We consider a macroscopic limit for the Ohta-Kawasaki energy. This model has been used to

described to describe phase separation for diblock-copolymers. We first investigate existence and shape of

minimizers of the energy with prescribed volume (of the one phase) in the full space setting. We then consider situation of

periodic configurations with prescribed density of the minority phase. We show that in a certain regime, the energy

Gamma-converges to a homogenized problem. This is joint work with C. Muratov and M. Novaga.

**Roman Kotecký***University of Warwick***Metastability of an interacting system of particles in continuum**

One of the obstructions to truly microscopic statistical physics theory of elasticity

lies in the fact that one should consider a metastable system of particles. While metastability is reasonably

well understood for lattice systems, particles in continuum are more difficult to analyse.

Even a rigorous proof of just the existence of a phase transition has been achieved only for few simple models.

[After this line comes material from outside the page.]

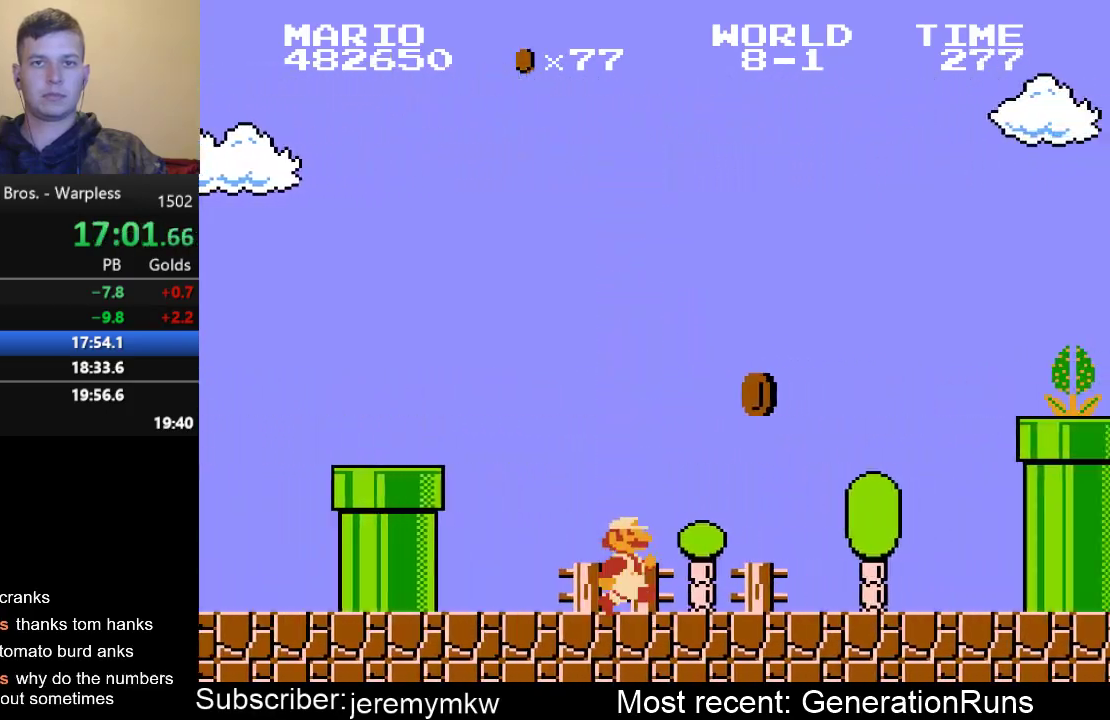
{"buttons": ["A", "B", "DPAD_RIGHT"], "events": [[367, "A", "down"]]}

We will discuss the need for considering a metastable system as well as formulate/explain the results

concerning metastability for the particular case of the Widom-Rowlinson model.

Based on a joint work with F. den Hollander, S. Jansen, and E. Pulvirenti.

**Claude Le Bris***CERMICS - ENPC***Local profiles for elliptic problems at different scales**

This is joint work with Xavier Blanc (University Denis Diderot, Paris) and Pierre-Louis Lions (College de France, Paris).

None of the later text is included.